Storm drain markers help public education efforts
A substantial volume of the pollution in our nation's waterways comes from everyday materials like fertilizers, pesticides, motor oil and household chemicals. Rainwater washes these substances from streets, yards and driveways into storm drains. Research studies have shown that the majority of the public believes that the drains lead to wastewater treatment plants when in fact, this non-point source pollution is carried directly to the nearest stream, river, lake, bay and other waterways.

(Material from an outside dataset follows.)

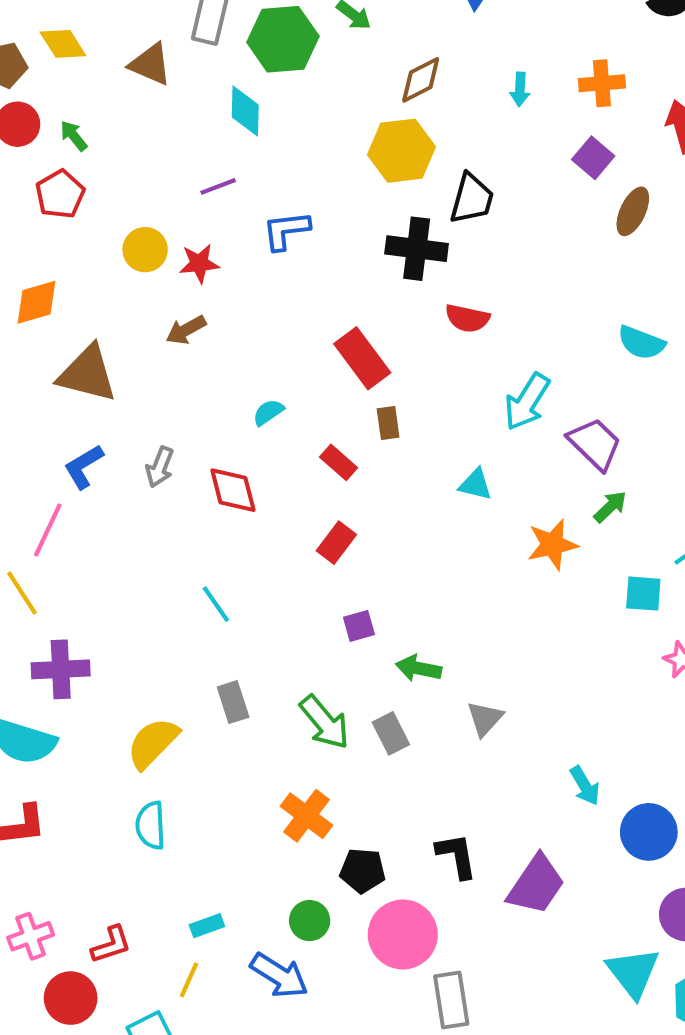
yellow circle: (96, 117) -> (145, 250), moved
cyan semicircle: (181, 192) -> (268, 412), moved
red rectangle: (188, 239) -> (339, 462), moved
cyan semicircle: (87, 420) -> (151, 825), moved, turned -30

For this reason, educating the public about pollutants contained within storm water runoff is a critical task. One method of accomplishing this goal is to place educational messages directly on the storm drain inlet. This activity is largely done through the efforts of volunteers. In Hillsborough County, Florida, Julia Palaschak of the county's Stormwater Management Section originally used painted stencils for her early public education efforts; however, painting proved time consuming and messy, eventually washing off into the drains and the water source.
After evaluating alternatives to painting, Palaschak chose a marking system made by das Manufacturing Inc. The markers can be permanently affixed to most flat surfaces, including concrete and asphalt, using das adhesive. The markers were easy to use, highly visible and could be manufactured in a variety of shapes, sizes and colors. The company had test data and long-term durability information, as the markers had been in use since 1983. The markers also were ADA-compliant for slip resistance. Although there are different methods of marking, much can be learned from programs and methods that already are being employed successfully.